The Missing ratcheting up the tension.

Christmas coming early with Corrie getting Gail squiffy on mulled wine.

X Factor’s big band playing the Old Spice ad theme as Mel B entered. Plus heroic Foxy Bingo tribute act Stevi Ritchie dodging a bullet.

Children In Need sending Westlife’s Shane Filan to Greggs for the sole purpose of playing You Raise Me Up to speeded-up film of cupcakes in the oven.

Nick Hewer’s look of horror as The Apprentice’s Daniel suggested the “rememberable” name Love Water for his soft drink, as if Margaret had made a naked star-jumping return.

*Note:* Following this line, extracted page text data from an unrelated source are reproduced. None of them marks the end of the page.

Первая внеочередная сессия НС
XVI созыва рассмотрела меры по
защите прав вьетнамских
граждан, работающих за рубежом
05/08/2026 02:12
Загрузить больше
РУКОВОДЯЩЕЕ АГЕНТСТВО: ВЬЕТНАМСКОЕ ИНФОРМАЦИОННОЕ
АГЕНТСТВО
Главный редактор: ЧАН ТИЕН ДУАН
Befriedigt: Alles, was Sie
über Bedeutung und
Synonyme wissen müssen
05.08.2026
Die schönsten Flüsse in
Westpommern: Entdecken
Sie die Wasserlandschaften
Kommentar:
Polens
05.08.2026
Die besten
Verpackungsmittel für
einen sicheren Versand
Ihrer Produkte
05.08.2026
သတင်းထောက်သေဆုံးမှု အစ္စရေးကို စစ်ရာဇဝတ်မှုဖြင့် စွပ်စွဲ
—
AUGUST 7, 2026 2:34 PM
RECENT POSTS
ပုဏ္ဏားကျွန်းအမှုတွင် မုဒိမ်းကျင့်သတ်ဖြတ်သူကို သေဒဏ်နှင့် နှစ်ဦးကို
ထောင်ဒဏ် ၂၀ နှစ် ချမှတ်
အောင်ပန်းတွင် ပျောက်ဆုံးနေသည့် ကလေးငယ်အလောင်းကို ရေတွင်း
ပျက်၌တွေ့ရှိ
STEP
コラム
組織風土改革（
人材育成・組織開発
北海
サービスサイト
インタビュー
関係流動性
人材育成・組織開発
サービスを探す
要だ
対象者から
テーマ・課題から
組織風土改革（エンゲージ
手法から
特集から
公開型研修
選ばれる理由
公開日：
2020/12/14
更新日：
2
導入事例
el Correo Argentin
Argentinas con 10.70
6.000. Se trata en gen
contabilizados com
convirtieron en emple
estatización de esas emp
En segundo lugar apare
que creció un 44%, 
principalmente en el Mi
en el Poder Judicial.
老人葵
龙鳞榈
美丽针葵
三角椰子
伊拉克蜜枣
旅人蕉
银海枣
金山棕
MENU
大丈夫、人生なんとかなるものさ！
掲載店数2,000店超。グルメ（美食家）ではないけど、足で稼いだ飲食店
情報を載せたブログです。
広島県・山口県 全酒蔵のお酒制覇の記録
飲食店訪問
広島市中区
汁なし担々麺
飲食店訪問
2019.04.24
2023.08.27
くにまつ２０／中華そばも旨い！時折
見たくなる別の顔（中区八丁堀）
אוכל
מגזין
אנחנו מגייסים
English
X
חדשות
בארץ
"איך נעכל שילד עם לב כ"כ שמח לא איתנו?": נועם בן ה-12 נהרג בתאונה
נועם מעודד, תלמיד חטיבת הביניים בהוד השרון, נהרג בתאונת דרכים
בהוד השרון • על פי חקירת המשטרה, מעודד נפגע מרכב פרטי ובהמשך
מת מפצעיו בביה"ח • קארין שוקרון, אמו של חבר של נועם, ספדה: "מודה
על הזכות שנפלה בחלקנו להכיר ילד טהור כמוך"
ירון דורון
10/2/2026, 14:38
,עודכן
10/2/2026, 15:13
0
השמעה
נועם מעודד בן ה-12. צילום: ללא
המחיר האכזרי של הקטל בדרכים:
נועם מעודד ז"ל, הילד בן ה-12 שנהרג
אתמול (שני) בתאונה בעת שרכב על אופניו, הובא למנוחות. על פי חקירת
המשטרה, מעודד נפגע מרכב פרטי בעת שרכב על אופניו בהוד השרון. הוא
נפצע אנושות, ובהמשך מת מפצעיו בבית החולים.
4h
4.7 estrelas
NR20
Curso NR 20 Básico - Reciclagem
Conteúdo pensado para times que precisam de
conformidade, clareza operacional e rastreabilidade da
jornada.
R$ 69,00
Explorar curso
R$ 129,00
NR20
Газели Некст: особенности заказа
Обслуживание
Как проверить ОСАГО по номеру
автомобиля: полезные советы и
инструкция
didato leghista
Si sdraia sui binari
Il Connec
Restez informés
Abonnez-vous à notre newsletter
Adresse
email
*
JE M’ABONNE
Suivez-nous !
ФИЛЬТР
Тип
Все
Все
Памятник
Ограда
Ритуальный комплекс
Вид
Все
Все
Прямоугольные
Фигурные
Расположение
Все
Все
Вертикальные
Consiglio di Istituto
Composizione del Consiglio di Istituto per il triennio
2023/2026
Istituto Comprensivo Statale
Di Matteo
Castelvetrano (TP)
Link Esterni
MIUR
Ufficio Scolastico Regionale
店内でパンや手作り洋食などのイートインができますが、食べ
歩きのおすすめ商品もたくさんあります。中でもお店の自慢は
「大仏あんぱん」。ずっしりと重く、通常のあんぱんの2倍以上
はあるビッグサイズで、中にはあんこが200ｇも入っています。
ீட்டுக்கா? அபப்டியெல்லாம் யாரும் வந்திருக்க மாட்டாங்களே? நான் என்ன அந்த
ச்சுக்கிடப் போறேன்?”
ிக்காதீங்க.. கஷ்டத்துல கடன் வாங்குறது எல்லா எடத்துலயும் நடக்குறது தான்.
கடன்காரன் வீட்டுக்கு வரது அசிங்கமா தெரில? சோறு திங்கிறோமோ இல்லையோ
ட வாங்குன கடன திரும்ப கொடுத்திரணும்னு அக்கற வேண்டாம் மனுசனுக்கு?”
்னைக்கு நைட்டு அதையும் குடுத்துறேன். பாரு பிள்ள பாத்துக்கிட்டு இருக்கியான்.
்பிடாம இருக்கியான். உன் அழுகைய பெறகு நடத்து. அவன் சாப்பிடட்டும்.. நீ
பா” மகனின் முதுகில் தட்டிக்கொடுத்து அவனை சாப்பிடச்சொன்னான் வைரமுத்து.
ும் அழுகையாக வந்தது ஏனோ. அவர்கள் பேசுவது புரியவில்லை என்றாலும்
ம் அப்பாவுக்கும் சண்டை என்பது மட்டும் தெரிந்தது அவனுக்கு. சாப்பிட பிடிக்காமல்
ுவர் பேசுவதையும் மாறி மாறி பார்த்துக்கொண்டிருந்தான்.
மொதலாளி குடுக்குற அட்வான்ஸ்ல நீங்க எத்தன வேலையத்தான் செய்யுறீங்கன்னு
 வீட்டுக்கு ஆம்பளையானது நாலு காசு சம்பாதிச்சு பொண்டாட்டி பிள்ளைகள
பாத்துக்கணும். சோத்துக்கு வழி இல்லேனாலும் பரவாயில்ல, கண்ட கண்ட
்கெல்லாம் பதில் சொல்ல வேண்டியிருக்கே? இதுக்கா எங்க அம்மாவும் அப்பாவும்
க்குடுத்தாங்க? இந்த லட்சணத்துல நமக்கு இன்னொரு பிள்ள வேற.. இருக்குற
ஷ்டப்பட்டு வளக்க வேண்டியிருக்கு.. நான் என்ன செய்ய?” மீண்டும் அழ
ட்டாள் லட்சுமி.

And Life Story’s unbreakable, life-affirming albatross couple, and David Attenborough on amorous green turtles: “Their first breath together is the beginning of several hours of mating.” Which reminds me, we haven’t seen Katie Price for a while...

This week’s Couch Potato Spuduhates...

Lord Sugar’s Rottweiler Claude Littner failing to be wheeled onto You’re Fired wearing a Hannibal mask and straitjacket.

Sue Perkins getting away with her BBC2 Cambodian Mekong River jolly without the intervention of the Khmer Rouge.

Children In Need torpedoing the next series of The Big Reunion by getting S Club 7 back together, plus Shane Richie’s outrageous nepotism for his son’s band.

X Factor’s Lauren Platt singing Smile on a swing in Big Band week, six years after Diana Vickers sang Smile on a swing in Big Band week.

And BBC1 wasting the imminent TV return of Margaret Mountford on the dictionary definition of monkey tennis – going around telling people off for dropping litter on Don’t Mess With Me. Game, set, match ITV.